# Goal of the exercise
Reproduce the material below line for line, character for character, but omit the pictures.
****************
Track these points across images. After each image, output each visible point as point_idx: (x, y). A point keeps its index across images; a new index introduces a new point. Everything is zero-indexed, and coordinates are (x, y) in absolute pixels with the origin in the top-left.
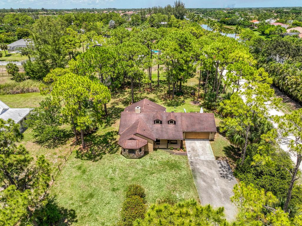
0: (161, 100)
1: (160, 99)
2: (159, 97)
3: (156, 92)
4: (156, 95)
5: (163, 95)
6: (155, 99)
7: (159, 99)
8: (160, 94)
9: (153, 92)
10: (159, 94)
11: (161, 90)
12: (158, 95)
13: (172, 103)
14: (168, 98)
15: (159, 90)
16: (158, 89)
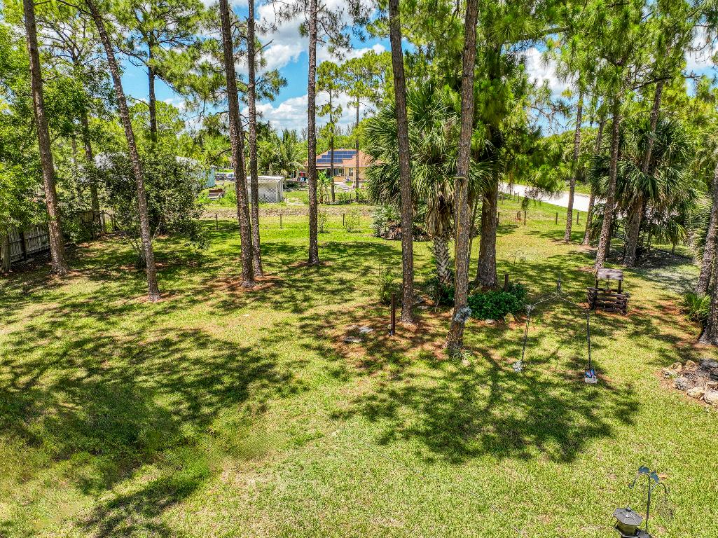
0: (336, 365)
1: (323, 352)
2: (317, 333)
3: (300, 296)
4: (294, 319)
5: (360, 313)
6: (279, 348)
7: (310, 355)
8: (334, 308)
9: (277, 298)
10: (322, 310)
11: (342, 282)
12: (316, 317)
13: (466, 389)
14: (415, 342)
15: (328, 282)
16: (316, 277)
****************
# Finished task
Track these points across images. After each image, output each visible point as point_idx: (x, y). A point keeps its index across images; a new index introduces a new point. Everything is zero-indexed, and coordinates are (x, y) in absolute pixels with the origin in the top-left.
0: (161, 100)
1: (160, 99)
2: (159, 97)
3: (156, 92)
4: (156, 95)
5: (163, 95)
6: (155, 99)
7: (159, 99)
8: (160, 94)
9: (153, 92)
10: (159, 94)
11: (161, 90)
12: (158, 95)
13: (172, 103)
14: (168, 98)
15: (159, 90)
16: (158, 89)
0: (336, 365)
1: (323, 352)
2: (317, 333)
3: (300, 296)
4: (294, 319)
5: (360, 313)
6: (279, 348)
7: (310, 355)
8: (334, 308)
9: (277, 298)
10: (322, 310)
11: (342, 282)
12: (316, 317)
13: (466, 389)
14: (415, 342)
15: (328, 282)
16: (316, 277)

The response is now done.